Uma recente pesquisa realizada na Universidade Federal de Alagoas vem alertando a bancada federal sobre uma possível revisão na forma de comercialização de medicamentos hormonais (progestinas) sem controle de receita veterinária em todo o país, vendidos com o intuito de se evitar a reprodução de cadelas e gatas.

O estudo, realizado pela médica veterinária e pesquisadora Evelyne Marques de Melo, do mestrado em Saúde Animal, mostrou que o uso da progestina pode estar relacionado ao acometimento de várias doenças, com maiores prejuízos à espécie felina, a exemplo da Hiperplasia Fibroepitelial Mamária (HFMF).

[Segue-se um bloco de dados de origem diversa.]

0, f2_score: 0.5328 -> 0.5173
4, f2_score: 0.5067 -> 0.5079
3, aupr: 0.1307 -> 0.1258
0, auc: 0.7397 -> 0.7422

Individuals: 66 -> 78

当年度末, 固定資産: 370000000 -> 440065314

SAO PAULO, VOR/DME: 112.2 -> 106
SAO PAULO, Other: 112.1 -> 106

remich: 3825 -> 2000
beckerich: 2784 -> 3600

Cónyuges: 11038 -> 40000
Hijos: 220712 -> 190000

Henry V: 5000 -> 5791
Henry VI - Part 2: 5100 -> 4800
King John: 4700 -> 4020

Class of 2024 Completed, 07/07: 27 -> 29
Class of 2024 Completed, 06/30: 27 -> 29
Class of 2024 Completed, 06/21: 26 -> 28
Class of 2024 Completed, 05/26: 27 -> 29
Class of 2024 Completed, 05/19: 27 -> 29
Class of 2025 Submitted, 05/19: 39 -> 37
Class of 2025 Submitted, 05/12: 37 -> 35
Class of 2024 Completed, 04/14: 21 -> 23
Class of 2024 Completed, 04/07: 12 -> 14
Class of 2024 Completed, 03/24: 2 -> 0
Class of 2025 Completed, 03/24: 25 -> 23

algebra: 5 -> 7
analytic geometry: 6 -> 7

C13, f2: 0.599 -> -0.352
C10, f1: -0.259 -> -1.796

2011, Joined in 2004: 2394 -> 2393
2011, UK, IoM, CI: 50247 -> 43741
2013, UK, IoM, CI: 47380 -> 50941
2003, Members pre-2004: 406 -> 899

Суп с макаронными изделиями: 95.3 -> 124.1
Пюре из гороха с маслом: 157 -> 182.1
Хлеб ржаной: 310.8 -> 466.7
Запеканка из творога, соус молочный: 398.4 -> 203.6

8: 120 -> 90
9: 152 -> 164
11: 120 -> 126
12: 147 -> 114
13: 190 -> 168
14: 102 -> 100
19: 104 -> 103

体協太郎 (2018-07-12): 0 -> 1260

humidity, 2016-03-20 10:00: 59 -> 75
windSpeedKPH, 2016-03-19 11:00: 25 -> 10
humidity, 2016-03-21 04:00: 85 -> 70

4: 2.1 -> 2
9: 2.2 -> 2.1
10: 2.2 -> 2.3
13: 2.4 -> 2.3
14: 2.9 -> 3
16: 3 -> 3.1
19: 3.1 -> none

Ainda segundo a pesquisa, a doença HFMF ocorre de modo mais grave e complexo com risco de óbito nos felinos expostos a um fármaco hormonal à base de progesterona, utilizado com finalidade contraceptiva. “O grande problema é que estes fármacos são comercializados em todo o país sem controle médico-veterinário, ou seja, não se exige receita prescrita para o acesso de compra e venda nas lojas agropecuárias e farmácias veterinárias, o que tem resultado em uso indiscriminado generalizado por pessoal inabilitado (tutores/donos dos animas e pelos comerciantes), que por não compreenderem tecnicamente os momentos exatos do ciclo reprodutivo animal a ser administrado o fármaco, facilitam doenças sérias”, explica a pesquisadora.

A legislação que trata do controle de fármacos veterinários da classe dos que interferem no metabolismo animal não incluiu o rigor de receita veterinária para os hormônios femininos (progestinas) contemplando somente o controle para os hormônios masculinos (derivados de testosterona).

Segundo Evelyne, um dos maiores feitos da pesquisa é poder contribuir para uma mudança no cenário nacional por meio da produção acadêmica da Ufal. “Já se encontra em mãos do Secretário Executivo do Mapa [Ministério da Agricultura Pecuária e Abastecimento] documento formulado explicando o problema. O pleito foi levado pela via parlamentar federal por meio do presidente da Frente Parlamentar de Proteção dos Direitos dos Animais, o deputado Marx Beltrão, e uma discussão técnica será convocada”, explicou.

E continua: “Ao nosso observar, há indicativo de inclusão das progestinas na Lista C5, referente às substâncias sujeitas ao controle especial quando utilizadas por veterinário, com vistas à garantir segurança comercial neste país minimizando agravos aos animais ao qual o fármaco de destina”.